*EXERCISE DETAILS*. Exactly the lines from the first line of the listing through the line containing "for me [...].’" should appear in the output, unchanged.
________________
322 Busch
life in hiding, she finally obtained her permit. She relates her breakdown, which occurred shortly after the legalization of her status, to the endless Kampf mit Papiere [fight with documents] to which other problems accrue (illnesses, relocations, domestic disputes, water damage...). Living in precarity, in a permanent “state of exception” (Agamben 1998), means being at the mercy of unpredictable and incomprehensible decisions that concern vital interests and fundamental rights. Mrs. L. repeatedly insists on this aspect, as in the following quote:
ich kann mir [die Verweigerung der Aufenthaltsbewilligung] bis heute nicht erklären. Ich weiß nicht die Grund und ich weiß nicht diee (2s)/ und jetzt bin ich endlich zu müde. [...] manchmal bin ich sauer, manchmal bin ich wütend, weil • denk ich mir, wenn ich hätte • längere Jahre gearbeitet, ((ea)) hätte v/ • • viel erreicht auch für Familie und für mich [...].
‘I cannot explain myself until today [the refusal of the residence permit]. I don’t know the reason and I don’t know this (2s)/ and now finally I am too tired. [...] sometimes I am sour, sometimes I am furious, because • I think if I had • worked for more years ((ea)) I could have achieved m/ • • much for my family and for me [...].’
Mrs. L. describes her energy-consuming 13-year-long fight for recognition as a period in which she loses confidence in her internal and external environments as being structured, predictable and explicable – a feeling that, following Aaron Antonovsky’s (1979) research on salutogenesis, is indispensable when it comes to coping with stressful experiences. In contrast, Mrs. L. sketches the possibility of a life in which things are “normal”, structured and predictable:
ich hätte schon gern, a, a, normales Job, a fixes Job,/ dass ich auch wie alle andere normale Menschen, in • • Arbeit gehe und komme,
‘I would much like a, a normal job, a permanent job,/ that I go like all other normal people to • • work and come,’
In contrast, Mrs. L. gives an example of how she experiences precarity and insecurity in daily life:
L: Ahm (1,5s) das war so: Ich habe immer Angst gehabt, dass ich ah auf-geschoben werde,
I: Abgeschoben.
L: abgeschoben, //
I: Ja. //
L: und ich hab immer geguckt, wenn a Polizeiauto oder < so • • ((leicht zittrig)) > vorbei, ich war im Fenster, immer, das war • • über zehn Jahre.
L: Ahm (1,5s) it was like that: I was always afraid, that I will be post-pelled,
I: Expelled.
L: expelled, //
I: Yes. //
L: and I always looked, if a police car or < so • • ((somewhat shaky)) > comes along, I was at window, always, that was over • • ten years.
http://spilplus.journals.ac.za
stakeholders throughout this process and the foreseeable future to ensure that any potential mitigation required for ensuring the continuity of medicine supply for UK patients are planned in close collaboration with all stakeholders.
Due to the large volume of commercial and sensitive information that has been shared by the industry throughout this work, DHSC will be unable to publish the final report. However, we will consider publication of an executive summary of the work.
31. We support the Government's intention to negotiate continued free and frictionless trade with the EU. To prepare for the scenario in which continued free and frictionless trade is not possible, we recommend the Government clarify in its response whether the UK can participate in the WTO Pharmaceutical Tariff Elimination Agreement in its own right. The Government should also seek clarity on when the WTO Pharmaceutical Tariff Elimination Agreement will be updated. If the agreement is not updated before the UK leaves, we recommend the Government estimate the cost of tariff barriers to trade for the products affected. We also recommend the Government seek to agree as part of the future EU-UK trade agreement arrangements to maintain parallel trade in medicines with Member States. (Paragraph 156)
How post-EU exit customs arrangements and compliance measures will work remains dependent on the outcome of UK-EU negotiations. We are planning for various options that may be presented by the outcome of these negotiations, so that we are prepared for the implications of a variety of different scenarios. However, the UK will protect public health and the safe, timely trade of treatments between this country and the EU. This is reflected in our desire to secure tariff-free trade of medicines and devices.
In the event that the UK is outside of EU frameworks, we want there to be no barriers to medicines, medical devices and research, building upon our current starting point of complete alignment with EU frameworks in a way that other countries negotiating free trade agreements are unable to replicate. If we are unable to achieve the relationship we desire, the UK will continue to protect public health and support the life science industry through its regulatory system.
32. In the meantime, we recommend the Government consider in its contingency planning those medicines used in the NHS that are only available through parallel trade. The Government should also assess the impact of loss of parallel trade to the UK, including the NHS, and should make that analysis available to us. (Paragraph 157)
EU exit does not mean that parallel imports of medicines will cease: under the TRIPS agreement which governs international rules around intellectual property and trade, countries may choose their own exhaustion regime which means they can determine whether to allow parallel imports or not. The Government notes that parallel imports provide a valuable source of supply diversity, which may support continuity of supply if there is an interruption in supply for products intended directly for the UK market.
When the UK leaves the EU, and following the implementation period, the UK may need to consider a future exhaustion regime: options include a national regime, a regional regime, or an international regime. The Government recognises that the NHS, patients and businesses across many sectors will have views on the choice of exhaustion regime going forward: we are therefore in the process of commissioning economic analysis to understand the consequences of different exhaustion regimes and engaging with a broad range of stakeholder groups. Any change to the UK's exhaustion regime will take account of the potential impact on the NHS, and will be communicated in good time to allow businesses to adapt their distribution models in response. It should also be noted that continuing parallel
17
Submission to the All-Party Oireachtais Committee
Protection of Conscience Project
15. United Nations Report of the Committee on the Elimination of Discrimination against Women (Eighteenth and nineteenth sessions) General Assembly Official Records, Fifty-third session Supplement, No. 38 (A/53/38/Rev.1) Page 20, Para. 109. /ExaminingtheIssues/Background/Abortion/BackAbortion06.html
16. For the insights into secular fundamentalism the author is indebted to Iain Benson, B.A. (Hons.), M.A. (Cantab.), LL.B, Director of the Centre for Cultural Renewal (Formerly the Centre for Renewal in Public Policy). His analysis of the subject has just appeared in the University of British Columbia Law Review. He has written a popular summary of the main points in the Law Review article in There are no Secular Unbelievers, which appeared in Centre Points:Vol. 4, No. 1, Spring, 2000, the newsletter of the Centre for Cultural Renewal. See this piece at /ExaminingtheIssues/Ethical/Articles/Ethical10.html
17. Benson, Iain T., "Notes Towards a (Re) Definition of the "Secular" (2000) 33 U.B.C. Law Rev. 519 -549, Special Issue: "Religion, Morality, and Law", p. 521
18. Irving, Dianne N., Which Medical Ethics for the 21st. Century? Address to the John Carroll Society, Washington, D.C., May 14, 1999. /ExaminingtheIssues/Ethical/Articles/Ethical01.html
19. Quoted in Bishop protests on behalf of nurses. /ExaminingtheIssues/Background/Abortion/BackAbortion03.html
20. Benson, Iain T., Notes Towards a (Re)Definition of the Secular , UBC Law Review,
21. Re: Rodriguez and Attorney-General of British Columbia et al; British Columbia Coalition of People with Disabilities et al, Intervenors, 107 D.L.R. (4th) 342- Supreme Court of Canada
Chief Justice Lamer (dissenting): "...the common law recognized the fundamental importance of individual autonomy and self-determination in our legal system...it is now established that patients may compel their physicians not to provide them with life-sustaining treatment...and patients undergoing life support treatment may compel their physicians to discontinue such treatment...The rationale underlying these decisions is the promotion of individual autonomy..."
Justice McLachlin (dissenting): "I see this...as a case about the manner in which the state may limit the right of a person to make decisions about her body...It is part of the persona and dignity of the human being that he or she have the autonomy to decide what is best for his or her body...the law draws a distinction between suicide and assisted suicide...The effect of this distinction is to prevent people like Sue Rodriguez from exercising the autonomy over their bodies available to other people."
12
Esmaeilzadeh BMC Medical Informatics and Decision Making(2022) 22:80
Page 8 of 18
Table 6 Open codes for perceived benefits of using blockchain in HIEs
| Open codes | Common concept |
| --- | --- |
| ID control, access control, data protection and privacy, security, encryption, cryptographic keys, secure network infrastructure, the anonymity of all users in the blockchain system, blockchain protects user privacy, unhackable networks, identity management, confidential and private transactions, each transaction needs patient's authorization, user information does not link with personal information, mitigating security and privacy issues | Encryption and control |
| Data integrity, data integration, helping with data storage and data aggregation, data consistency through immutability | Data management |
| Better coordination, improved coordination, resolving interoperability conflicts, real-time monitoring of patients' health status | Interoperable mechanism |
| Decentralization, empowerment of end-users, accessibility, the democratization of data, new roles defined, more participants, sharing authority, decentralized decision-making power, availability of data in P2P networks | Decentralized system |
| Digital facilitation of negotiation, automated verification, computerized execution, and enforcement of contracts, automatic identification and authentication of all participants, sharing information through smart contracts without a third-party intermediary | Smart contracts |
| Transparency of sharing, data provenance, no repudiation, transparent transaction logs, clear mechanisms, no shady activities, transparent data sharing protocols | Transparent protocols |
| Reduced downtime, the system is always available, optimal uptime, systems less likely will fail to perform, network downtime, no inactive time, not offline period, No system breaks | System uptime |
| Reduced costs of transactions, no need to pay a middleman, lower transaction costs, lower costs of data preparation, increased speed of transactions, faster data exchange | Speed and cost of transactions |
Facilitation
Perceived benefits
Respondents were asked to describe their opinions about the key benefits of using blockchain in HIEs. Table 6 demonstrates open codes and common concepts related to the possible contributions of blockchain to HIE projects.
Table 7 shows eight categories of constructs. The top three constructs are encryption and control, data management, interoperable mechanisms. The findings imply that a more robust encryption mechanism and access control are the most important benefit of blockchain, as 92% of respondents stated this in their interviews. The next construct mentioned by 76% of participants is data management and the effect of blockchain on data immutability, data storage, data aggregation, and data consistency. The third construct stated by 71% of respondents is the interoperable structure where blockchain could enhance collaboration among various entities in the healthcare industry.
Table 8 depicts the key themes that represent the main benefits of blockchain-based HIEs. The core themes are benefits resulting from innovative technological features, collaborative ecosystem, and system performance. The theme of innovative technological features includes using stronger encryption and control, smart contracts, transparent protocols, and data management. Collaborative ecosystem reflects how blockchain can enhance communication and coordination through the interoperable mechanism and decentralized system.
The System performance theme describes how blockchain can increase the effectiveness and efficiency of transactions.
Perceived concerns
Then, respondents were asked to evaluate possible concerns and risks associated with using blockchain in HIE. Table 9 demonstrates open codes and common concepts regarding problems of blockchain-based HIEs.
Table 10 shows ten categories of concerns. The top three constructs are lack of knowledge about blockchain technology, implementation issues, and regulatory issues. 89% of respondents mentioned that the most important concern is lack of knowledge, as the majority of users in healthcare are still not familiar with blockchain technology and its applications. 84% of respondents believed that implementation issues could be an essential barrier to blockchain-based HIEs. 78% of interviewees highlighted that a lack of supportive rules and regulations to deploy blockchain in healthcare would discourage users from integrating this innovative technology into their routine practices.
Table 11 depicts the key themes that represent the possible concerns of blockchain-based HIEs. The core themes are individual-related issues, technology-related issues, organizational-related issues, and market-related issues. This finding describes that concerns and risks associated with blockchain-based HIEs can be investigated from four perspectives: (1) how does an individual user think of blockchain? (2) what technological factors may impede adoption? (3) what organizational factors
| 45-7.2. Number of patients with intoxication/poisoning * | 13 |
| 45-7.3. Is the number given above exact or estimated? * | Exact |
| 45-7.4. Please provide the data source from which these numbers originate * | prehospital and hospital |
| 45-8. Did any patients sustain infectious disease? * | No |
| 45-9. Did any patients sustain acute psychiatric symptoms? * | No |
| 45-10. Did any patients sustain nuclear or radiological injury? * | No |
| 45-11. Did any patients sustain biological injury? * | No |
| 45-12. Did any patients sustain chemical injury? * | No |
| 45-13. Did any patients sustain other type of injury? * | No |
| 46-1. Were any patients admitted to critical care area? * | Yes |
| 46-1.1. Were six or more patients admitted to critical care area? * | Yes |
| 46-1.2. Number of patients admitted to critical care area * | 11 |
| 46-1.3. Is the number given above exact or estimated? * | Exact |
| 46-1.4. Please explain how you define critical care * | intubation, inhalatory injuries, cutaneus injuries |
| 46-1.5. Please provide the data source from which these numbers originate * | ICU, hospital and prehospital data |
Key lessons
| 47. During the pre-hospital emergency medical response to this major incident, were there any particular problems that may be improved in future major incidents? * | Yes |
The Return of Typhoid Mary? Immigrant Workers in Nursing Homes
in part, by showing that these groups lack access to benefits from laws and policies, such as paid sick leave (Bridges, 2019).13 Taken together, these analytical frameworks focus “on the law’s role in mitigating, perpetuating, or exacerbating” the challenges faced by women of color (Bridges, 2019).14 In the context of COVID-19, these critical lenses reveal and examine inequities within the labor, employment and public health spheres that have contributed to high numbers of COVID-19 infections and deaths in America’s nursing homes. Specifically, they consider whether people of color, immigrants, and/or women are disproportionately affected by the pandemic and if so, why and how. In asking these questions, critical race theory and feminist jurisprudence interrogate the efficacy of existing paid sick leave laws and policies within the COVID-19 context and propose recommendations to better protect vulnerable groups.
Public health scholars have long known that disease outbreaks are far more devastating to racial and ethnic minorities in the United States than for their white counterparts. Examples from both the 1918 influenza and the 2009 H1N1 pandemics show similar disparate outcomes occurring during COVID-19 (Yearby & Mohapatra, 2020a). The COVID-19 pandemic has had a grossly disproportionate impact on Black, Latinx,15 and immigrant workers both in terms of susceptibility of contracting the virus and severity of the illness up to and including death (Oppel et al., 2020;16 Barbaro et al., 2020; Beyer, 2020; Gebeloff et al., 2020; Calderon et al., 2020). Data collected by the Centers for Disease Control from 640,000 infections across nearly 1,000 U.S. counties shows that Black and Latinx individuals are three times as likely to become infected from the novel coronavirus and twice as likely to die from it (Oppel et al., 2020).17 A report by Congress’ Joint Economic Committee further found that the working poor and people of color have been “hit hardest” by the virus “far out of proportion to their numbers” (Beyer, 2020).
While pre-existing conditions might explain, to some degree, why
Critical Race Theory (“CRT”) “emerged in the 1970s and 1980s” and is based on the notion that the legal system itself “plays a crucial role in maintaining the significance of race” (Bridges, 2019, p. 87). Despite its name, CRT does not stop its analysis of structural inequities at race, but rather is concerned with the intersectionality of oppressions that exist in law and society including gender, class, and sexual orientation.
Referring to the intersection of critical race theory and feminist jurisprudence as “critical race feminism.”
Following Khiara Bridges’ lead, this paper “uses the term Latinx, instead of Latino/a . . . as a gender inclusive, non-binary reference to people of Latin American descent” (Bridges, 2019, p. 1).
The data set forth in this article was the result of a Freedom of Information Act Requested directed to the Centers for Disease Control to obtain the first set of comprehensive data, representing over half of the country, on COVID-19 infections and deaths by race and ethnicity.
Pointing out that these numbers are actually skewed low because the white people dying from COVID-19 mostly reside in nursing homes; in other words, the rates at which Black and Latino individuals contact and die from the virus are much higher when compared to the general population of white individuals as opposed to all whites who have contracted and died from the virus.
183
________________
*TASK SOLUTION*.
322 Busch
life in hiding, she finally obtained her permit. She relates her breakdown, which occurred shortly after the legalization of her status, to the endless Kampf mit Papiere [fight with documents] to which other problems accrue (illnesses, relocations, domestic disputes, water damage...). Living in precarity, in a permanent “state of exception” (Agamben 1998), means being at the mercy of unpredictable and incomprehensible decisions that concern vital interests and fundamental rights. Mrs. L. repeatedly insists on this aspect, as in the following quote:
ich kann mir [die Verweigerung der Aufenthaltsbewilligung] bis heute nicht erklären. Ich weiß nicht die Grund und ich weiß nicht diee (2s)/ und jetzt bin ich endlich zu müde. [...] manchmal bin ich sauer, manchmal bin ich wütend, weil • denk ich mir, wenn ich hätte • längere Jahre gearbeitet, ((ea)) hätte v/ • • viel erreicht auch für Familie und für mich [...].
‘I cannot explain myself until today [the refusal of the residence permit]. I don’t know the reason and I don’t know this (2s)/ and now finally I am too tired. [...] sometimes I am sour, sometimes I am furious, because • I think if I had • worked for more years ((ea)) I could have achieved m/ • • much for my family and for me [...].’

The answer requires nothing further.